The Judge was silent. Sometimes his studies of childhood mystified him. Just now he was afraid that Higby’s foolish story had caused this heretofore fearless child suddenly to become afraid to go upstairs to bed.

While he was thinking she silently caressed the pigeon, which had hopped up into her lap, but after a time she put up one of her tiny hands and convulsively seized his large one. “Daddy Grandpa, read some more. You have a honey voice.”

The Judge smiled broadly, then he took up a magazine from the table. What would best put a little girl to sleep? Ah! the political situation in the far East, and this time Bethany did go to sleep. Her head was against his knee so he could not move, but through the doorway he hailed Dallas, who was coming out of the sitting room opposite, where he and Titus prepared their lessons.

“Dallas, send Mrs. Blodgett here.”

“Mrs. Blodgett,” he said, when she came puffing up the stairway and stood before him, “have a bed moved in this little girl’s room and let one of the maids sleep there in future. I don’t think that it is good for her to be alone so much.”

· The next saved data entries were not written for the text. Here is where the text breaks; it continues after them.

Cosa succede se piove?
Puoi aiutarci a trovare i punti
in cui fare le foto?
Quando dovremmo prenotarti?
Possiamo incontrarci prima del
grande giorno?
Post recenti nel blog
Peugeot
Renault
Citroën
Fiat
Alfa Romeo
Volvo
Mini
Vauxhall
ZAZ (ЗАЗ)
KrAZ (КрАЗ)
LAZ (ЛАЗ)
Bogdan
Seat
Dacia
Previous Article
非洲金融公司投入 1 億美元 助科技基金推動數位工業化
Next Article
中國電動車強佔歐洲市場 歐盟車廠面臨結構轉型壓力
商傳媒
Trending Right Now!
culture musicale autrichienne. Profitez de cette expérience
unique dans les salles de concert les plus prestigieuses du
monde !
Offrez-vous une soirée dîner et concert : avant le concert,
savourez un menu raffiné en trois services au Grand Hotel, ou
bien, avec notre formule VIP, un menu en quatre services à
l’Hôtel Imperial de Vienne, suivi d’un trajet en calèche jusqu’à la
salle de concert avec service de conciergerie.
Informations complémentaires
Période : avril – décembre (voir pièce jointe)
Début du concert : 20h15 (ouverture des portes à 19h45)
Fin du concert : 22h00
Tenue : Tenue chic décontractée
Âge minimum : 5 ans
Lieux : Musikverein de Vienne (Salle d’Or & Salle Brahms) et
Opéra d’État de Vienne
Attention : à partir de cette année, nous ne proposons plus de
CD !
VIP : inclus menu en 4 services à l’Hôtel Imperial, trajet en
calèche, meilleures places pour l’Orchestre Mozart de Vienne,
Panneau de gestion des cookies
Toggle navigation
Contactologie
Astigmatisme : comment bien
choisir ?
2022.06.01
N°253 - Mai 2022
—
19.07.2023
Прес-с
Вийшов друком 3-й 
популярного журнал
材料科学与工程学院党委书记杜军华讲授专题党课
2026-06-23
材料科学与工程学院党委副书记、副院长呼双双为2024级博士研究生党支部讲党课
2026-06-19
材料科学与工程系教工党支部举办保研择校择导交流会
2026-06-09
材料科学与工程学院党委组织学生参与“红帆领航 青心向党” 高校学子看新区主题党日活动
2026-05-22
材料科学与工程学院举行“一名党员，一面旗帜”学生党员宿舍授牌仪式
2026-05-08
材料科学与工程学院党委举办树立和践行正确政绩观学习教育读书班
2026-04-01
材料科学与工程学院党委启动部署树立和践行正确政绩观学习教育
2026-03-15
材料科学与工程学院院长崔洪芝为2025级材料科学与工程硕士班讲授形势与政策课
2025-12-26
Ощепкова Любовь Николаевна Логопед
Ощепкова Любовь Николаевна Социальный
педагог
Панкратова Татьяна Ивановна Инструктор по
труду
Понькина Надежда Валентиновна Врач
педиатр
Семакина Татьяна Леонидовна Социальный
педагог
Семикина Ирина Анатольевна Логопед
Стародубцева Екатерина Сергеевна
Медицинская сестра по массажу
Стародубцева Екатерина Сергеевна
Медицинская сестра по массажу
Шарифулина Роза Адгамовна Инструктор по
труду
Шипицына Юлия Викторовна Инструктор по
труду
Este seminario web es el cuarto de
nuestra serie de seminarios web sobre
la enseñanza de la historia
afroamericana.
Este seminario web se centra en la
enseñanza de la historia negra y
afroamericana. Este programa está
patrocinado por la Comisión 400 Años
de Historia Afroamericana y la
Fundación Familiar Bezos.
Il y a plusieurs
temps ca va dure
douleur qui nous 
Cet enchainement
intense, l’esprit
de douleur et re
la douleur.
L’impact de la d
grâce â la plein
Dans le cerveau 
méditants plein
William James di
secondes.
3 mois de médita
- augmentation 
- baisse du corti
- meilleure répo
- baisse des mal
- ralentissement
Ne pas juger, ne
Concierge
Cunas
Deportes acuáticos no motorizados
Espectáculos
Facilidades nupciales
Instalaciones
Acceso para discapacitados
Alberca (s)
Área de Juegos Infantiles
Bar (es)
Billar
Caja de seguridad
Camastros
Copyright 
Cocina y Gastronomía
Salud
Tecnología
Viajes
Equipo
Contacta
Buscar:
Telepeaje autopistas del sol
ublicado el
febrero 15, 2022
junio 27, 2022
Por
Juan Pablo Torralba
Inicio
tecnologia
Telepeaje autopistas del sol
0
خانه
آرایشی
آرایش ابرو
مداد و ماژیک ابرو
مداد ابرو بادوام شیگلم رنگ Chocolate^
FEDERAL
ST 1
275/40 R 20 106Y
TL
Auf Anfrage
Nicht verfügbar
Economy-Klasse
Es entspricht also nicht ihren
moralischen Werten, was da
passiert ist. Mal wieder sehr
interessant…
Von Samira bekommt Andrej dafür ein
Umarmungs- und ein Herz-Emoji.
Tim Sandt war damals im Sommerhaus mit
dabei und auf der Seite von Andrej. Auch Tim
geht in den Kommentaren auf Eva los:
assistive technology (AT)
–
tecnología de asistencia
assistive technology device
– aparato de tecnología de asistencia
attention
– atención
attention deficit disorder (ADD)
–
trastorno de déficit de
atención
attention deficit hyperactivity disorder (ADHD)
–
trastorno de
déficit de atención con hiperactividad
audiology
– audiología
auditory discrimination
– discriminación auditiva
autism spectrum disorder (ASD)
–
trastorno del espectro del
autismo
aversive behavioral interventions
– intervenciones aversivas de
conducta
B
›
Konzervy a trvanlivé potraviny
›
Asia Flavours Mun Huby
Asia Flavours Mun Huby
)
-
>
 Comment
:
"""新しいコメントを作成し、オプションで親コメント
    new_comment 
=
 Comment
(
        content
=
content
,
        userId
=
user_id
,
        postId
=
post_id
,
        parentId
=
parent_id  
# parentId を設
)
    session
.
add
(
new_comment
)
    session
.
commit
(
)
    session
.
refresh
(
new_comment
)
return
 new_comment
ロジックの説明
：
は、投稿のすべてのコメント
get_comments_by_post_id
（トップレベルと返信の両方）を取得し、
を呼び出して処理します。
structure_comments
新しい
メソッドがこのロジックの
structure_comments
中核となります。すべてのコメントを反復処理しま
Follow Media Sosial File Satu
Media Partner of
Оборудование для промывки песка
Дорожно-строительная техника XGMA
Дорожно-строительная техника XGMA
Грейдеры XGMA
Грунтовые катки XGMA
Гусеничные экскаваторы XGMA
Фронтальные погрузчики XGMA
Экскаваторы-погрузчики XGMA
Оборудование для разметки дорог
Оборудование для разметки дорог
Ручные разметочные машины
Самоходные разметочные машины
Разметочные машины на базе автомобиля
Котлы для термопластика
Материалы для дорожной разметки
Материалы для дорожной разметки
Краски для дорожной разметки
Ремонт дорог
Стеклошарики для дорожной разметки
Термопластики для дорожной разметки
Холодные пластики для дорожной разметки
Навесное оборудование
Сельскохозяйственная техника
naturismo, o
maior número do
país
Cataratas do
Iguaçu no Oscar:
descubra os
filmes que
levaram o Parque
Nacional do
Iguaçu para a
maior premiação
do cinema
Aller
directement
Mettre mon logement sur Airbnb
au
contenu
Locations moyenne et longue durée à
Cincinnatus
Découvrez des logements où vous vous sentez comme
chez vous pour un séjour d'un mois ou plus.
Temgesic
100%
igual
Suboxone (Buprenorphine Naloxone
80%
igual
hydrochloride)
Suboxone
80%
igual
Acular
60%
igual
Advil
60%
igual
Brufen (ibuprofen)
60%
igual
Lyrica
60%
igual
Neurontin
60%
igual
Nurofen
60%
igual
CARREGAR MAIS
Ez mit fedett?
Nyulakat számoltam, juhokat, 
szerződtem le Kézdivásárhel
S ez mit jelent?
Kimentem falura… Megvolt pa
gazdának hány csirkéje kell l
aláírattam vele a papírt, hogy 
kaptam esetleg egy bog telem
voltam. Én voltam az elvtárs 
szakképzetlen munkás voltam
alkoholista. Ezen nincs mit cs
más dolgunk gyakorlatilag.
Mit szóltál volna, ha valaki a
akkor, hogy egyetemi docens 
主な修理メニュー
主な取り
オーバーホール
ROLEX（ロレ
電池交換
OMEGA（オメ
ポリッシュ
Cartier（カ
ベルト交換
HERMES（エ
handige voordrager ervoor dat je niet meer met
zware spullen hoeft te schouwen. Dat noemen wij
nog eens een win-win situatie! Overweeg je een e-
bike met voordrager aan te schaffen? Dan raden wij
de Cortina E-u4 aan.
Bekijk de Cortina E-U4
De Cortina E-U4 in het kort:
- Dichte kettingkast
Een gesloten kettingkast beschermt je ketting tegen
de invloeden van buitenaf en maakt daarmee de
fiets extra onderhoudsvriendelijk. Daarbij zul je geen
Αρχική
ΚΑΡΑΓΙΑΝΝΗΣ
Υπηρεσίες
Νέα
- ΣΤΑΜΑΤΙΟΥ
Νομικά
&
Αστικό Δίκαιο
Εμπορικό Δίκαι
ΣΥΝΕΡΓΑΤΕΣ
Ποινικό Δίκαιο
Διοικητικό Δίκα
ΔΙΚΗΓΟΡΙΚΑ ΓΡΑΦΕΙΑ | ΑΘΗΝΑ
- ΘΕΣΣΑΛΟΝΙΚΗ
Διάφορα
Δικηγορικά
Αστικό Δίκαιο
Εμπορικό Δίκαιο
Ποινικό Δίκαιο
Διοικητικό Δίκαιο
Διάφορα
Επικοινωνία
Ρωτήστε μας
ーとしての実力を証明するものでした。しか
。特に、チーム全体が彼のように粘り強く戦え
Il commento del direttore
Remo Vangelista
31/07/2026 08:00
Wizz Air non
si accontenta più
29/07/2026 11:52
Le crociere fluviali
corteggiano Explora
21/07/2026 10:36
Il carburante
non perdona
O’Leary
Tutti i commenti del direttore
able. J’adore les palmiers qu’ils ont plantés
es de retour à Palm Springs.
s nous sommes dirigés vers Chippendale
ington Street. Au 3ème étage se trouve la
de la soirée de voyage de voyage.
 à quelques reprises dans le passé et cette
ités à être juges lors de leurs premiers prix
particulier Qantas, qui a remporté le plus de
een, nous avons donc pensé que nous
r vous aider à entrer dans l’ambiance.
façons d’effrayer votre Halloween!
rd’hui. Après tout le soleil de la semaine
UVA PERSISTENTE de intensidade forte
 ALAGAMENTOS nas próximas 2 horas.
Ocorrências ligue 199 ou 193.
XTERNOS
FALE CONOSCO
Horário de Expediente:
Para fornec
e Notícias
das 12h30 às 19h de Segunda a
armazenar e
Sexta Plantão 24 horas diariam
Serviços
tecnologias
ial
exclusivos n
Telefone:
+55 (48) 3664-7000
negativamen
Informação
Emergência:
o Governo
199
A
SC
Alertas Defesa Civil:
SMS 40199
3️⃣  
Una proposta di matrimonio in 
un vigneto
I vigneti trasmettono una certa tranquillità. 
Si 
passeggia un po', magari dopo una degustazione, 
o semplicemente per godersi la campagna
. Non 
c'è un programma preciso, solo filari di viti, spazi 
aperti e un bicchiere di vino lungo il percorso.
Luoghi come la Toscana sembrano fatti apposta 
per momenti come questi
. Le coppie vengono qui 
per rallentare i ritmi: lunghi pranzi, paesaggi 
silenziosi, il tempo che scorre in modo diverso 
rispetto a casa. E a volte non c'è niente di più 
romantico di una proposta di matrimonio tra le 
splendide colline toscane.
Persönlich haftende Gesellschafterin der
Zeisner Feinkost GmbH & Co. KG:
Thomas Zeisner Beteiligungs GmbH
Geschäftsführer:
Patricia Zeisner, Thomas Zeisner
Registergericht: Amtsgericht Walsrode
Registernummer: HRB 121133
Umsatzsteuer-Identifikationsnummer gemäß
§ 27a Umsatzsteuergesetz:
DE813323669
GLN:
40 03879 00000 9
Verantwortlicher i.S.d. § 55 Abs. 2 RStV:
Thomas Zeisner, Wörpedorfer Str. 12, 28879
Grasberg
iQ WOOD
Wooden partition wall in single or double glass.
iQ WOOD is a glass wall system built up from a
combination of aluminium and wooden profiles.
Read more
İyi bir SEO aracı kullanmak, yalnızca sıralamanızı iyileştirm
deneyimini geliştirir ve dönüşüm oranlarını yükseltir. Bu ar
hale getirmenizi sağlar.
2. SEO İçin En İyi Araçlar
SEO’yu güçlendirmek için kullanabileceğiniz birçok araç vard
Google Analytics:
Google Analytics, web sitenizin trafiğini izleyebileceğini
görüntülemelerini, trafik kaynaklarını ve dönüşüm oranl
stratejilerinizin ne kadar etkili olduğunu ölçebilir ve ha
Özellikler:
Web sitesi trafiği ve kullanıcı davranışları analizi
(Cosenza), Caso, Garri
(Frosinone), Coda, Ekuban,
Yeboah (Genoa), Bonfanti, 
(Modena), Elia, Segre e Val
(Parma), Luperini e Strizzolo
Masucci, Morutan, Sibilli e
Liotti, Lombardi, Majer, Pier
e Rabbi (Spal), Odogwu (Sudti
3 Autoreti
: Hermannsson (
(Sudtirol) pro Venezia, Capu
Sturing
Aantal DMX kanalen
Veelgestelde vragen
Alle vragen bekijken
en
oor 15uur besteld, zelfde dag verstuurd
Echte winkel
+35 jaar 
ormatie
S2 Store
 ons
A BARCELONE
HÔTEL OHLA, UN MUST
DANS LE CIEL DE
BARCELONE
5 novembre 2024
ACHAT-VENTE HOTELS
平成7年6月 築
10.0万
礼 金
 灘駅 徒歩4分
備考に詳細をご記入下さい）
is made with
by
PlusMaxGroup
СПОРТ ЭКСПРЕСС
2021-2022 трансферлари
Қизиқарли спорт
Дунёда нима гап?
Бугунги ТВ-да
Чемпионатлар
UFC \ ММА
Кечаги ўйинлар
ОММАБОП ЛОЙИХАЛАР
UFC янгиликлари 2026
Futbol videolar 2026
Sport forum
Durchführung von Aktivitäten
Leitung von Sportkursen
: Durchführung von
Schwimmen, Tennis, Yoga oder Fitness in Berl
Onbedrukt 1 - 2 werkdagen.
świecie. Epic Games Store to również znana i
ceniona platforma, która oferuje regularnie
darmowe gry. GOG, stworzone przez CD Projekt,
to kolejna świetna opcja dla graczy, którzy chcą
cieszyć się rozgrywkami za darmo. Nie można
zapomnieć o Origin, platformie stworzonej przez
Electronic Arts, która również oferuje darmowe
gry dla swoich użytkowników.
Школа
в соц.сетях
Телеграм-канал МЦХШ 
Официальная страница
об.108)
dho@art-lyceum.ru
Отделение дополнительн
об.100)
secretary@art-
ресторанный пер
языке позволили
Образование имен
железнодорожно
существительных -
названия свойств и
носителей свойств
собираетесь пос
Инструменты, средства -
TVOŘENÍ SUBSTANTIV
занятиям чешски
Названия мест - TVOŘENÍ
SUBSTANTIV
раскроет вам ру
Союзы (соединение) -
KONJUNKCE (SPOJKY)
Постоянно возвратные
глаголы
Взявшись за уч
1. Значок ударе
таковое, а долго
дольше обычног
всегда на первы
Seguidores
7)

Mrs. Blodgett nodded her head. “Just what I’ve been a-thinkin’, sir. I’m willin’, I’m sure, to take her in my own room next door.”

“No, no; you need your sleep,” said the Judge. “You are getting older, and you have brought up one family. Let one of the girls attend to this child.”

“She do talk a lot to herself in her room, sir. I hears her laughin’ and chattin’ with them two blessed little girls of yours.”